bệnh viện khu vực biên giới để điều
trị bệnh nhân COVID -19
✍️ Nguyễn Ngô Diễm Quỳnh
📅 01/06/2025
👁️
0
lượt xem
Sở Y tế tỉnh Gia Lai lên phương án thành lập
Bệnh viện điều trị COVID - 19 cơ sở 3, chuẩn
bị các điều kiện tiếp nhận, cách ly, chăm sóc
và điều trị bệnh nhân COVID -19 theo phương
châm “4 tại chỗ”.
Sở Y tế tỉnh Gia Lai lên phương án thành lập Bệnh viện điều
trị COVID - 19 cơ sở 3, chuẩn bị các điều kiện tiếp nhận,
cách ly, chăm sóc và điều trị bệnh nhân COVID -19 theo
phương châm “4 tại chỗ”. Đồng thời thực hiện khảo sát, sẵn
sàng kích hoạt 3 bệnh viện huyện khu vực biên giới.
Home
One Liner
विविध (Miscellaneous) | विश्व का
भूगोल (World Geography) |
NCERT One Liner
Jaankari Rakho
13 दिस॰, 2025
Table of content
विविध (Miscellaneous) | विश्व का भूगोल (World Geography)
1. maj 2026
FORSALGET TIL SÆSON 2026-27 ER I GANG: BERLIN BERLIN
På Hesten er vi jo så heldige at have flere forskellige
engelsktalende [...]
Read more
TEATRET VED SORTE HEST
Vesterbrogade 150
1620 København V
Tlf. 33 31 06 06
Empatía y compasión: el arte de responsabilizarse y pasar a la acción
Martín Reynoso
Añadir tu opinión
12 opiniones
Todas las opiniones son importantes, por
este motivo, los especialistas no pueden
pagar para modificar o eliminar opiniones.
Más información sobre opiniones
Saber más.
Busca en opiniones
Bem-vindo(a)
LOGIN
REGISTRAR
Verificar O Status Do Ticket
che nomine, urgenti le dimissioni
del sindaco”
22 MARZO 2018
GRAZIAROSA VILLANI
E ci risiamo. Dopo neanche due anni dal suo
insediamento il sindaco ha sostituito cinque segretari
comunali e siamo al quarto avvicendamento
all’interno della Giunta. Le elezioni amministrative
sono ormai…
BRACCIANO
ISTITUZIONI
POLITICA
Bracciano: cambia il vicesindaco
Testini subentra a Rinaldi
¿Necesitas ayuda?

--

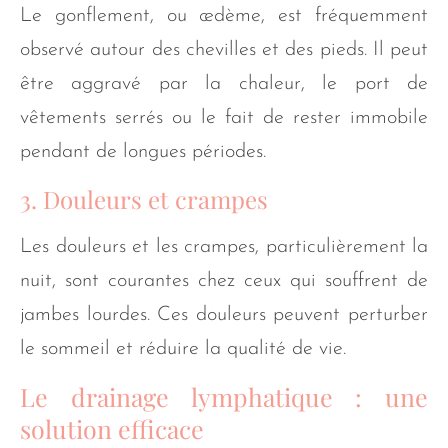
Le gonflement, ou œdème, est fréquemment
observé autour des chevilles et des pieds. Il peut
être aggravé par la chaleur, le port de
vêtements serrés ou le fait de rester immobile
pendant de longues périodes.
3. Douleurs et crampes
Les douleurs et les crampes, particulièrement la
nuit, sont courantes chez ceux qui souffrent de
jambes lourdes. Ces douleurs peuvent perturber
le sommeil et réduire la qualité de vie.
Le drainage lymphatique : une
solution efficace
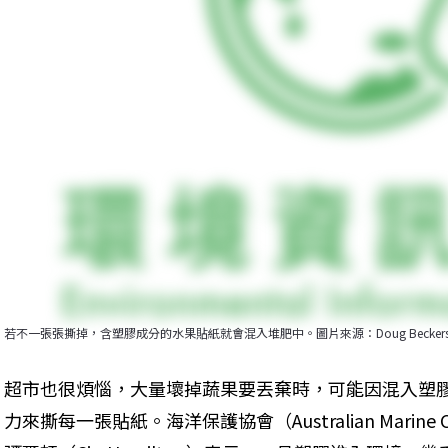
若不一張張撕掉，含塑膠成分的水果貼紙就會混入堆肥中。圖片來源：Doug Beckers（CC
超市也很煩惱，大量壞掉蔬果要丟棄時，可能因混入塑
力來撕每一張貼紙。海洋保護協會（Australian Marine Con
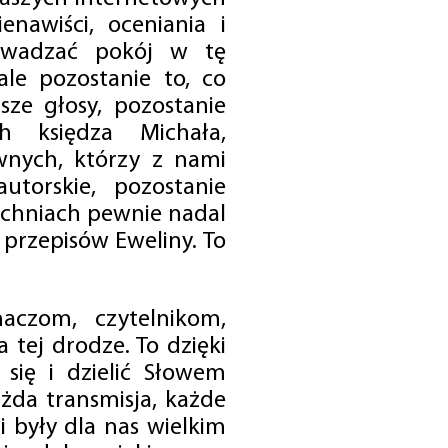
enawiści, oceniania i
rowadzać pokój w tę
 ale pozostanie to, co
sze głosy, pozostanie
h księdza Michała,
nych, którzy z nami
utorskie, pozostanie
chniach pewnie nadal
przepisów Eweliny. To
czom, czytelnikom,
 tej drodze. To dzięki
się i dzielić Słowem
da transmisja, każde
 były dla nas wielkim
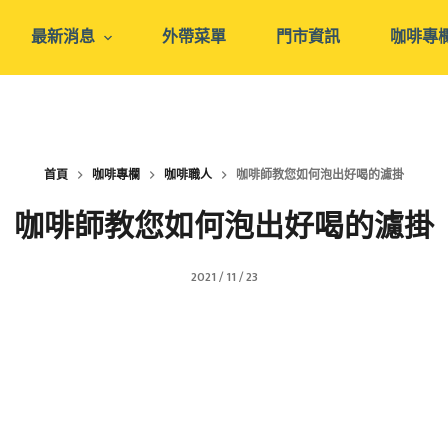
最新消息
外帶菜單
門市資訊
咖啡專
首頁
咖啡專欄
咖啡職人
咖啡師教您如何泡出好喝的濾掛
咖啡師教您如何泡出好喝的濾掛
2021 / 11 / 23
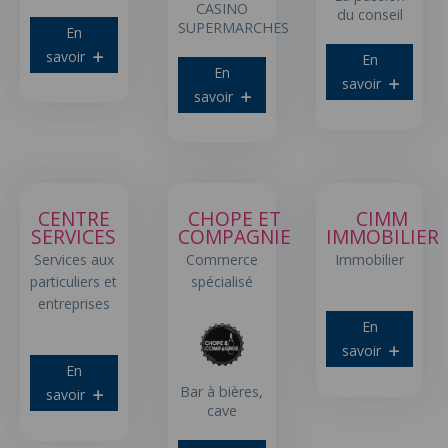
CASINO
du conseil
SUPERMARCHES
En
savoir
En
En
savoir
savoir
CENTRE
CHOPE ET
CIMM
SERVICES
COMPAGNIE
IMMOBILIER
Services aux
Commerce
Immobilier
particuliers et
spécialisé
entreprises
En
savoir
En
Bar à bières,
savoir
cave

__Instructions for the task__
Please copy the lines from the line with "若不一張張撕掉，含塑膠成分的" to the line with "2021 / 11 / 23", both included, and leave the picture markers out of your answer.

__Exercise result__
若不一張張撕掉，含塑膠成分的水果貼紙就會混入堆肥中。圖片來源：Doug Beckers（CC
超市也很煩惱，大量壞掉蔬果要丟棄時，可能因混入塑
力來撕每一張貼紙。海洋保護協會（Australian Marine Con
enawiści, oceniania i
rowadzać pokój w tę
 ale pozostanie to, co
sze głosy, pozostanie
h księdza Michała,
nych, którzy z nami
utorskie, pozostanie
chniach pewnie nadal
przepisów Eweliny. To
czom, czytelnikom,
 tej drodze. To dzięki
się i dzielić Słowem
da transmisja, każde
 były dla nas wielkim
最新消息
外帶菜單
門市資訊
咖啡專
首頁
咖啡專欄
咖啡職人
咖啡師教您如何泡出好喝的濾掛
咖啡師教您如何泡出好喝的濾掛
2021 / 11 / 23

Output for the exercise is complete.